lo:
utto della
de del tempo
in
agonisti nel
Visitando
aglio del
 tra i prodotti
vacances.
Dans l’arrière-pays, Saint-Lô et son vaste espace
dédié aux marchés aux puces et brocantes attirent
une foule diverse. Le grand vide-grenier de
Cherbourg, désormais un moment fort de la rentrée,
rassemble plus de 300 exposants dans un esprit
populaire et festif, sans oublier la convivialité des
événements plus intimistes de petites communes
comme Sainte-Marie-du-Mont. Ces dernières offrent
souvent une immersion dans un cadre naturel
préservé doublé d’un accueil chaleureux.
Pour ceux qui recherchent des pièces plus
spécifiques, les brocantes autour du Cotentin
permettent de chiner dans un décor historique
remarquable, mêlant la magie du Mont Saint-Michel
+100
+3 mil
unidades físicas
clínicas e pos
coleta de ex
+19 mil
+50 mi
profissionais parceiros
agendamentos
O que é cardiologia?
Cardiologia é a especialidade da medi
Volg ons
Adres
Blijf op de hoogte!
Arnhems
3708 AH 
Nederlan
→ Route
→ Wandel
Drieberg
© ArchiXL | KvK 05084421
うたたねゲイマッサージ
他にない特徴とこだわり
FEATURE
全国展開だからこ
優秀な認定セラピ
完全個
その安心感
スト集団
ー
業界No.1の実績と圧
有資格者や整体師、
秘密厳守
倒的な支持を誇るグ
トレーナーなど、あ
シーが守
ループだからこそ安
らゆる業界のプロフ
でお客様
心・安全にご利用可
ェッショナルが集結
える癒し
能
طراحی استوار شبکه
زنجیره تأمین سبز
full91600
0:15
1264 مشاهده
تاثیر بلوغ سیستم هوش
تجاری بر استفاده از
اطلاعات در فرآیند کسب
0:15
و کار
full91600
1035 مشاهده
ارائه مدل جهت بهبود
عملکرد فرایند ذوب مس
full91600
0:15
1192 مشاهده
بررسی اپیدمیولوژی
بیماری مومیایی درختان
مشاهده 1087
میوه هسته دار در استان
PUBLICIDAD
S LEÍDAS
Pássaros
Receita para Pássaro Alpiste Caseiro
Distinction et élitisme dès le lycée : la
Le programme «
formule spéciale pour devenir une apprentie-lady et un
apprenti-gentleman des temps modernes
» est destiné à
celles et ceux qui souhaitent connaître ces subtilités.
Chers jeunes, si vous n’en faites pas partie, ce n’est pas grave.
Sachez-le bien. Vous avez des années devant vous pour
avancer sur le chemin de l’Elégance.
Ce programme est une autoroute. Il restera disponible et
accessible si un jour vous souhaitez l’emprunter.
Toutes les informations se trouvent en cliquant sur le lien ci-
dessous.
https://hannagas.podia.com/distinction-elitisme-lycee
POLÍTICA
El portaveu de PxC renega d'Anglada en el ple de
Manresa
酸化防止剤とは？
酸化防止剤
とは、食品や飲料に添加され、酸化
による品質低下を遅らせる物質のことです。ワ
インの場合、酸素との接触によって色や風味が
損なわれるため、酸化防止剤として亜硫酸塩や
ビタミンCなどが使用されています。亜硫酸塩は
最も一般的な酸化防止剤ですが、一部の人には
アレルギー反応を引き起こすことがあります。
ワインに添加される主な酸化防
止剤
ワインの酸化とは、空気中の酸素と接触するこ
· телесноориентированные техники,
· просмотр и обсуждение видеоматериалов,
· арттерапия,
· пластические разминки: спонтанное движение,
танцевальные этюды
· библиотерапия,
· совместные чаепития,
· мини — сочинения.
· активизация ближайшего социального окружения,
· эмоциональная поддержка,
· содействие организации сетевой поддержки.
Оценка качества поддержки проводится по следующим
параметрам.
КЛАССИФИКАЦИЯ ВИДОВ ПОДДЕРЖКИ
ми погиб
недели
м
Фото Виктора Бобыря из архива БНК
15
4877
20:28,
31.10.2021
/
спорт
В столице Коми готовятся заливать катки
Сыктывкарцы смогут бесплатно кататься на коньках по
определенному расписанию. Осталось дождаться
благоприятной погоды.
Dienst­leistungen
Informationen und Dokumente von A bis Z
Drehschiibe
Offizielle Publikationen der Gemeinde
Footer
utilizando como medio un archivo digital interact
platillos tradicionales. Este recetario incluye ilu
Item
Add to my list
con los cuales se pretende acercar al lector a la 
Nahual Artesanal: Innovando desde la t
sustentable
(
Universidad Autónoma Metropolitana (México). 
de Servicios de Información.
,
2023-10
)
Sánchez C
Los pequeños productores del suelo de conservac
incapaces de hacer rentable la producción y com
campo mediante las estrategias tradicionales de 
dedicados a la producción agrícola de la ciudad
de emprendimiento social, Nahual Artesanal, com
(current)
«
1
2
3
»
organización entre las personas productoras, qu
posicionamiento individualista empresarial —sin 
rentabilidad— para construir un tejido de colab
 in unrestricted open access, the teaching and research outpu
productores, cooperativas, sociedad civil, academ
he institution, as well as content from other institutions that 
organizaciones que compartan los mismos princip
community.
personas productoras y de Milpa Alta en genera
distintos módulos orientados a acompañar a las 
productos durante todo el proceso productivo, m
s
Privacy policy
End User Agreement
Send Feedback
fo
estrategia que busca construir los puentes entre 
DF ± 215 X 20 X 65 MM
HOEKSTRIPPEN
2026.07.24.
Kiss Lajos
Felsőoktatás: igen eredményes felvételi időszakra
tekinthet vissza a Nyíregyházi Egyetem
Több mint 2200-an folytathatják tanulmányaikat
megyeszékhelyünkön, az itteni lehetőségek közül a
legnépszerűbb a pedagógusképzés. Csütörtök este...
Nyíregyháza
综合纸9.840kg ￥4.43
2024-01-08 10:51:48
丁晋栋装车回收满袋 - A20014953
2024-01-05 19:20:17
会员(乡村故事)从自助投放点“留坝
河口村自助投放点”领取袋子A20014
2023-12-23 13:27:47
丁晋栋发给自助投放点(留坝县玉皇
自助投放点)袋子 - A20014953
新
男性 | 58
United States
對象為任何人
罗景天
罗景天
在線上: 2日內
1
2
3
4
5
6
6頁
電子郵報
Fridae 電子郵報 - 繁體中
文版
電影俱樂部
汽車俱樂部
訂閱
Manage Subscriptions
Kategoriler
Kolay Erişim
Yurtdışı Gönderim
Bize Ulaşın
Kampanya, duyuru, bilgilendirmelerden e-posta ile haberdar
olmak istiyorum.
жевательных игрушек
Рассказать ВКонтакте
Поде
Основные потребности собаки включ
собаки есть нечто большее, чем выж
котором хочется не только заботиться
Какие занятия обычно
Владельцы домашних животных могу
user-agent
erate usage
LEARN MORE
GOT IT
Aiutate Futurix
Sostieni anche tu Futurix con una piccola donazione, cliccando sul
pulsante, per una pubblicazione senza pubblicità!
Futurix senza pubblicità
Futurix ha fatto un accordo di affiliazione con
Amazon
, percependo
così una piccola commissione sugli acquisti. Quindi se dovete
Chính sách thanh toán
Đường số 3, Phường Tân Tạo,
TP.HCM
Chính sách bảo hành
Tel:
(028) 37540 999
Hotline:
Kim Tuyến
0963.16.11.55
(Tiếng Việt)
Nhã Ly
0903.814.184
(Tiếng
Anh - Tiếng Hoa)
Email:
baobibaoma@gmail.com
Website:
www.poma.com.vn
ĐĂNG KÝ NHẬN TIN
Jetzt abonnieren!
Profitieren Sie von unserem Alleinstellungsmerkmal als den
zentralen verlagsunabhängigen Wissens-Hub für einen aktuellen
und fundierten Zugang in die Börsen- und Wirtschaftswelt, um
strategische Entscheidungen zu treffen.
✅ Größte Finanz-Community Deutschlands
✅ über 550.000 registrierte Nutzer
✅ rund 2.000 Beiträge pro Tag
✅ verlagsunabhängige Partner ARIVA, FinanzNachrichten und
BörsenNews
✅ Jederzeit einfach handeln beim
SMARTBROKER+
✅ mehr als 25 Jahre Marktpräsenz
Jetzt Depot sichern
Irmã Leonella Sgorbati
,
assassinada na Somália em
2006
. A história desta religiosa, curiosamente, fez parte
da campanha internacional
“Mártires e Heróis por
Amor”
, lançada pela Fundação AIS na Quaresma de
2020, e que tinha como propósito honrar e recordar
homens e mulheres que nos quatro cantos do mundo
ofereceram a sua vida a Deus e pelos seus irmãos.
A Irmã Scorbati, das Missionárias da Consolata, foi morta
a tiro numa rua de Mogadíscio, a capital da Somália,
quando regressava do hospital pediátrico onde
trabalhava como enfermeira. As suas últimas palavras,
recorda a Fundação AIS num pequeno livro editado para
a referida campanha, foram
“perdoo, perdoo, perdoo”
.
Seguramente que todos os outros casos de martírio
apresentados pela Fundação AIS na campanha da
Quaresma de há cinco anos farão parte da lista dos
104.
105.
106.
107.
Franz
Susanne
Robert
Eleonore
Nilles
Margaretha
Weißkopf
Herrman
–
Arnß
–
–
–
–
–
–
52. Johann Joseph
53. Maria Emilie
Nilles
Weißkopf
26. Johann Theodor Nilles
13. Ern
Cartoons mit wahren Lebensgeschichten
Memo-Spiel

YOUR INSTRUCTIONS —
Produce a word-for-word copy of everything above from the line holding "Informationen und Dokumente von A bis Z" down to the line holding "Los pequeños productores", with both of those lines kept.

RESPONSE AREA —
Informationen und Dokumente von A bis Z
Drehschiibe
Offizielle Publikationen der Gemeinde
Footer
utilizando como medio un archivo digital interact
platillos tradicionales. Este recetario incluye ilu
Item
Add to my list
con los cuales se pretende acercar al lector a la 
Nahual Artesanal: Innovando desde la t
sustentable
(
Universidad Autónoma Metropolitana (México). 
de Servicios de Información.
,
2023-10
)
Sánchez C
Los pequeños productores del suelo de conservac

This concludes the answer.